* [Task prompt]
Start at the line below containing "drag(387, 218, 388, 268)" and stop at the line containing "alt+click(372, 266)". Repeat every line of that stretch exactly, and nothing outside it.

* [Exercise inputs]
= Beginning of Section =
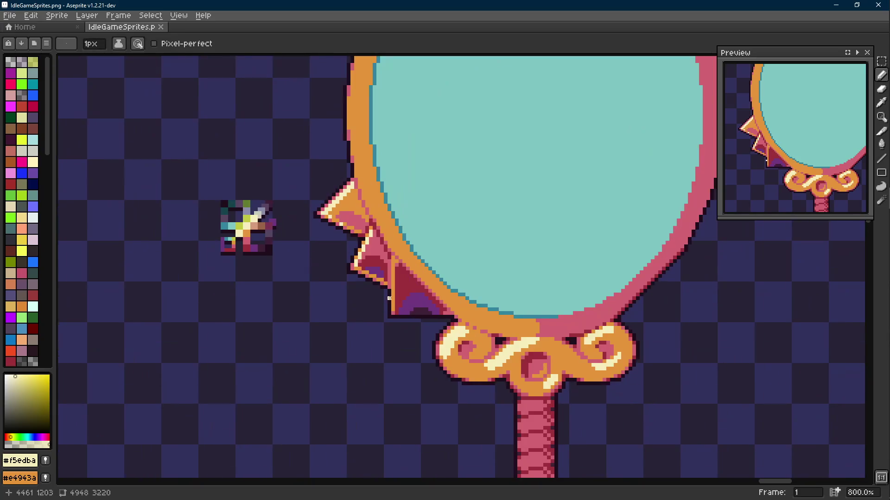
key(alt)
= End of Section =
= Beginning of Section =
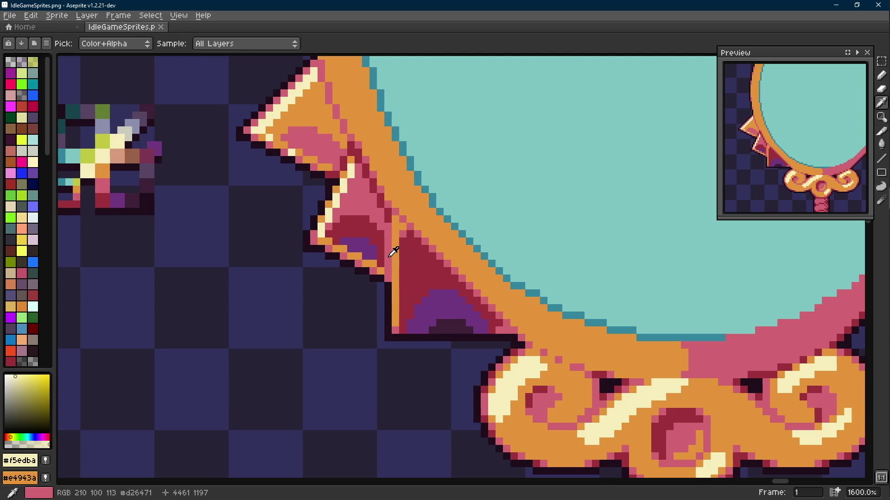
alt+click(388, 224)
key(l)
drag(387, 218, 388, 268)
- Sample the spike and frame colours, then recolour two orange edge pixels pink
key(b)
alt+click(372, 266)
= End of Section =
* [Response to this exercise]
drag(387, 218, 388, 268)
- Sample the spike and frame colours, then recolour two orange edge pixels pink
key(b)
alt+click(372, 266)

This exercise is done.